Perhaps it is the mix of our blood that has tainted me, she thought, as he began to speak.
‘How long ago did your husband die?’
‘Two years ago in the coming spring.’
‘Have you lain with another since?’
The question shocked her because she had counted her many months of celibacy every night since the sea storm.
The very thought of it made her ashamed. A woman who might sacrifice everything for the quick tug of lust. And she knew what obligations kept her here, above the water watching out for her enemies.
She had not forgotten the promise made to her husband the day he had died, the day she had tried to take her father’s arrow from him, embedded in his body.
‘You shall always have my heart, Isobel,’ Alisdair had said, as the blood filled his mouth in bubbles. ‘So could I take yours with me?’
In death he had meant.

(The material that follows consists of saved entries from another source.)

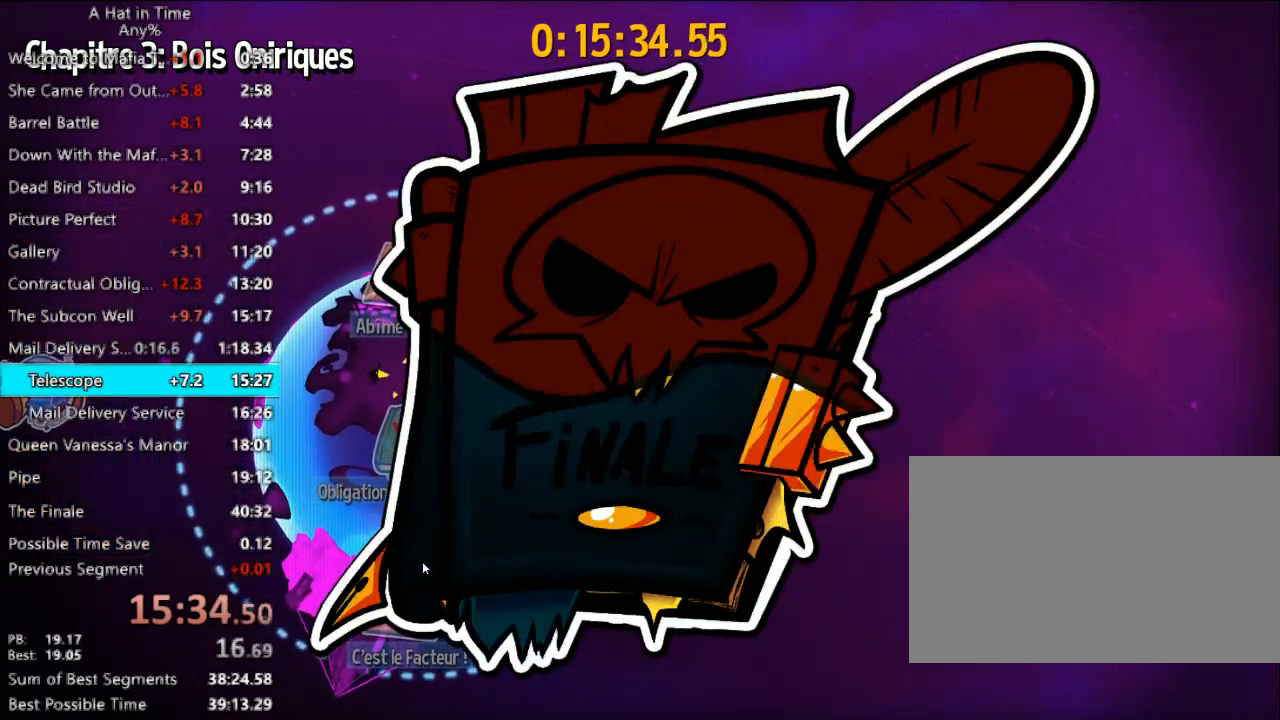
{"keys": [], "mouse": ["left"], "events": []}
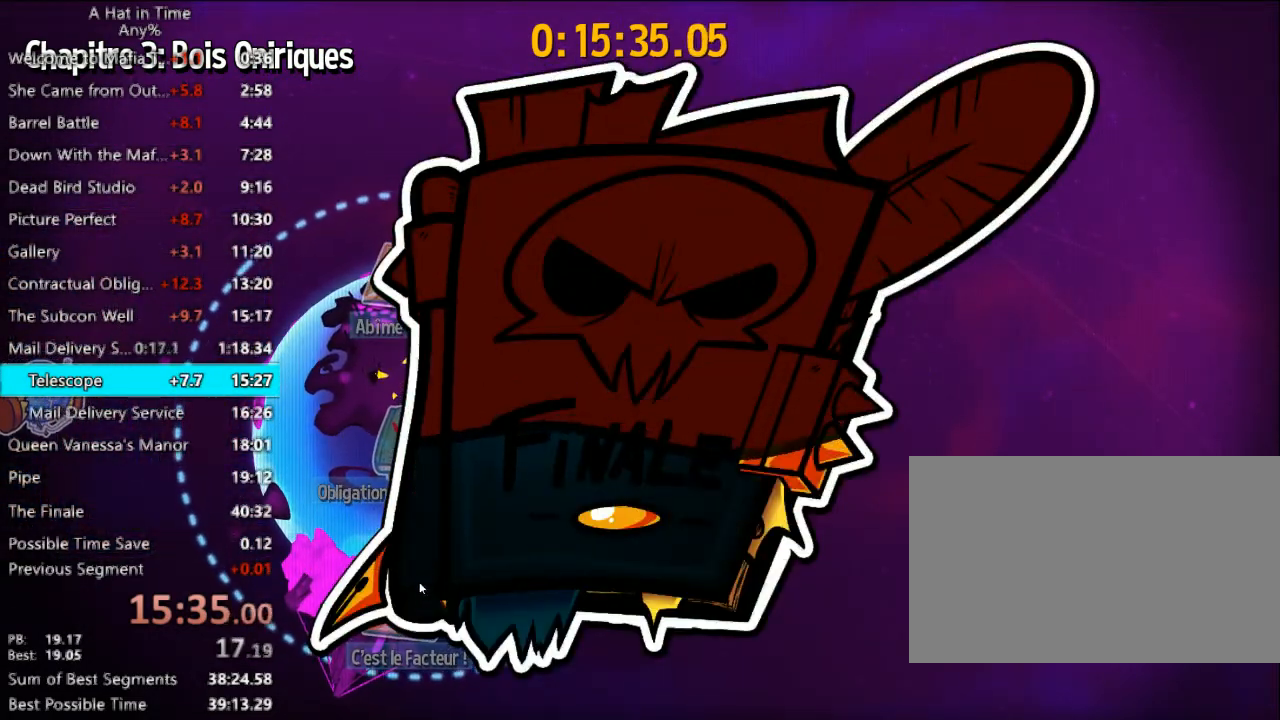
{"keys": [], "mouse": ["left"], "events": []}
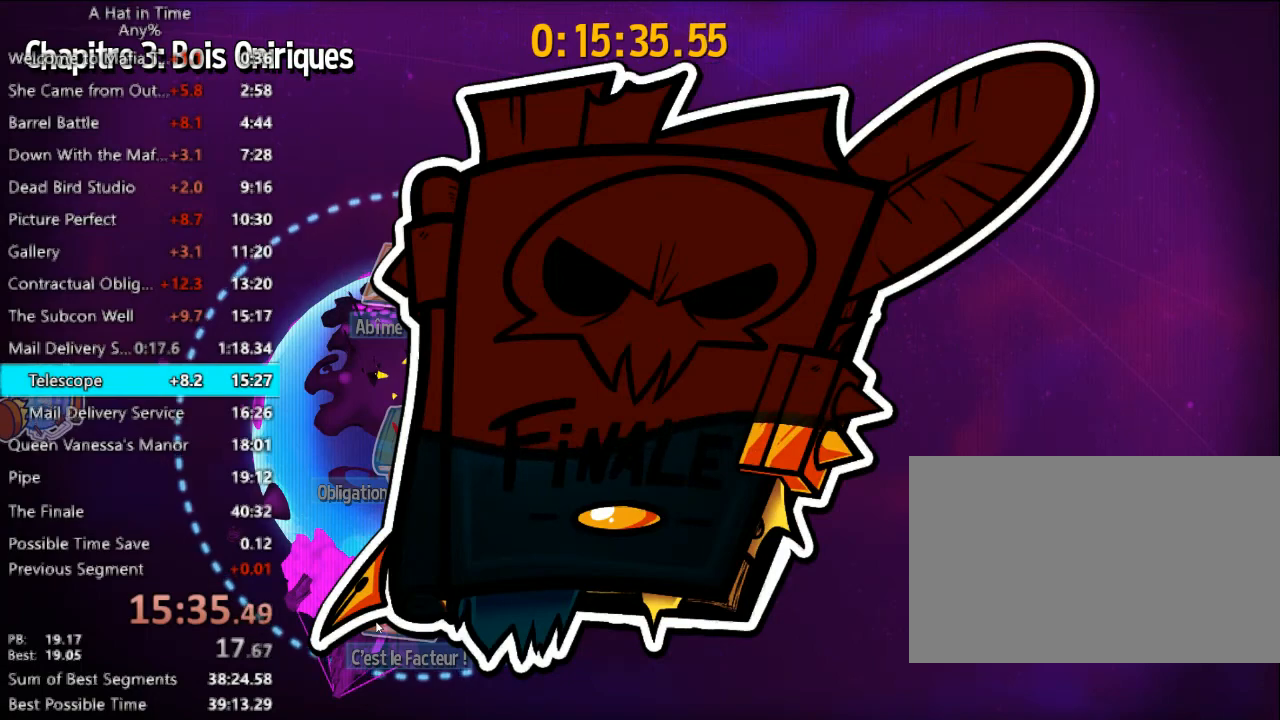
{"keys": [], "mouse": ["left"], "events": []}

In the last breaths of thought.
She had laid his hands across her breast above the beat of loss, his fingers long and slender and soft. She could still feel them there sometimes as life had left him, tugging against the ebb of death.

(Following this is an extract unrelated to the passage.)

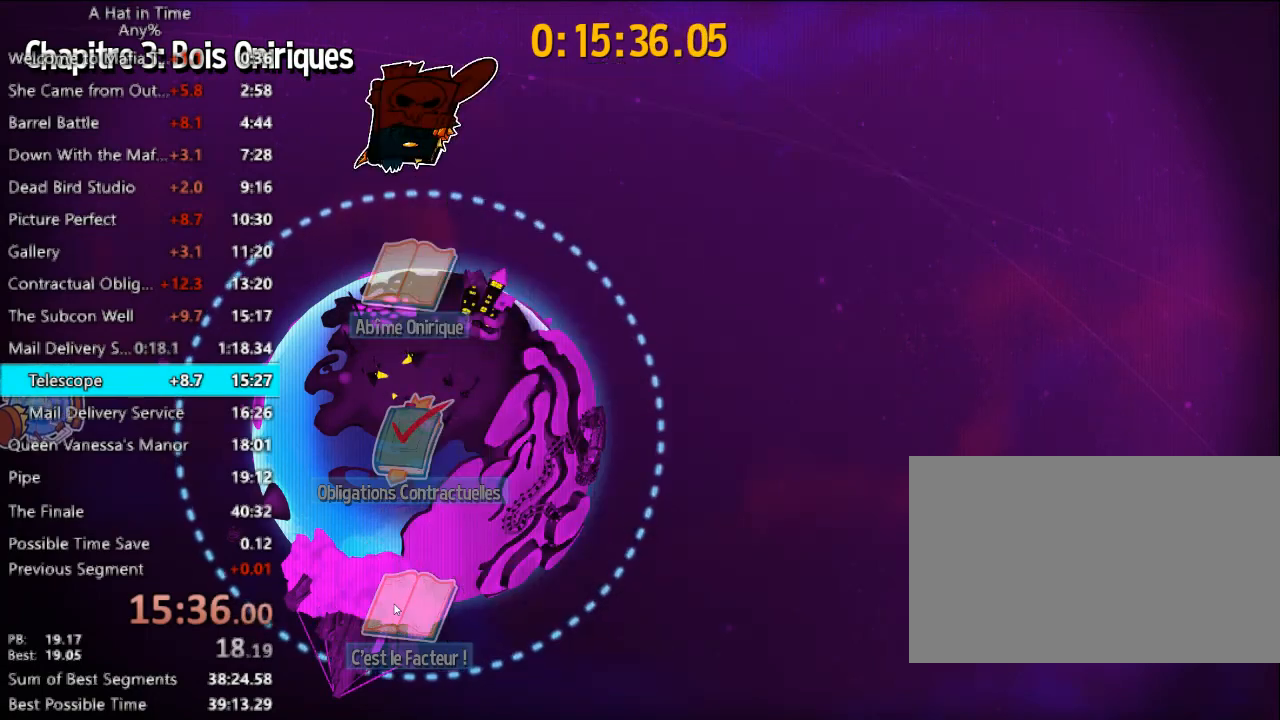
{"keys": [], "mouse": ["left"], "events": []}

Twenty-one and abandoned to any other hope of passion because those clansmen gathered about her dying husband had all heard his plea and her whispered answer.

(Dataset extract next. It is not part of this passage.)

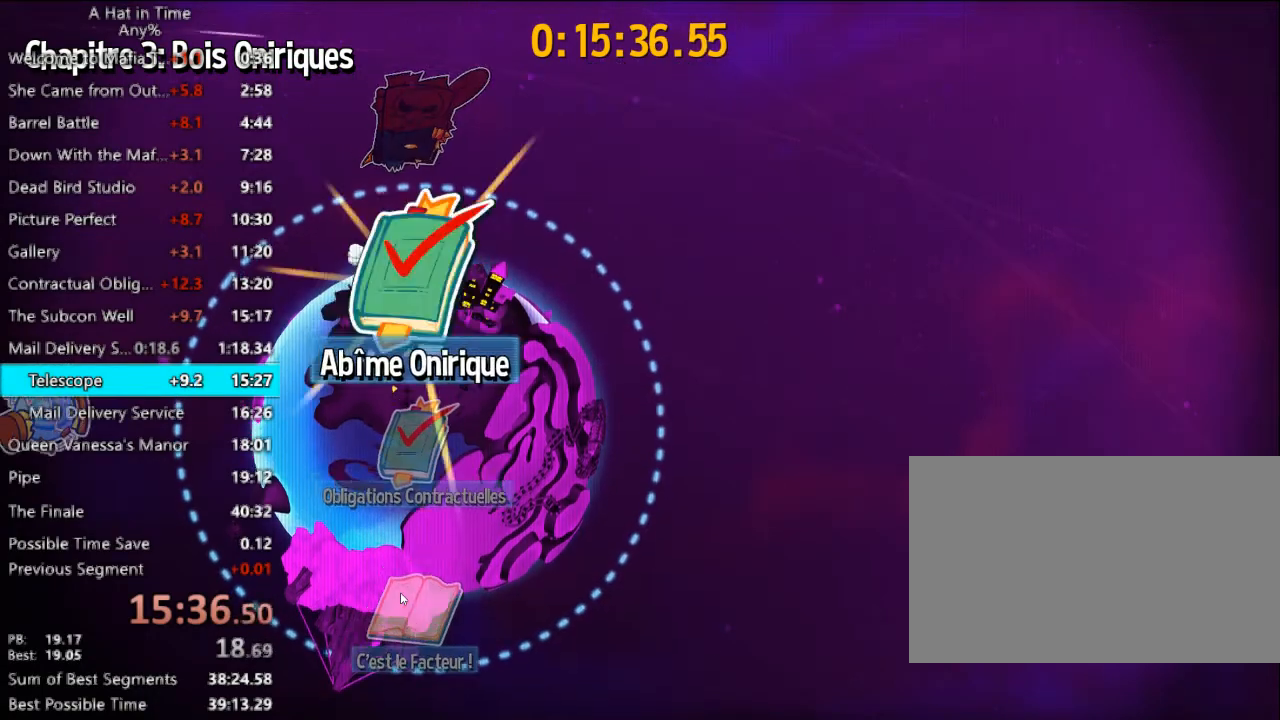
{"keys": [], "mouse": ["left"], "events": [[267, "mouse_left", "up"], [367, "mouse_left", "down"], [400, "mouse_left", "up"], [500, "mouse_left", "down"]]}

‘Yes,’ she had said through the ache of sorrow, every day and every moment she had spent with him imbued in that answer. Until now when another power had turned her, the longing of lust snaking inside deadness. She was glad for the hard measure of this stranger’s cock beneath the cover because at least some part of his body had wanted her in the same way that she had wanted him.
It still stood proud and he made no move to hide it, lying there like an offering he had no mind to give.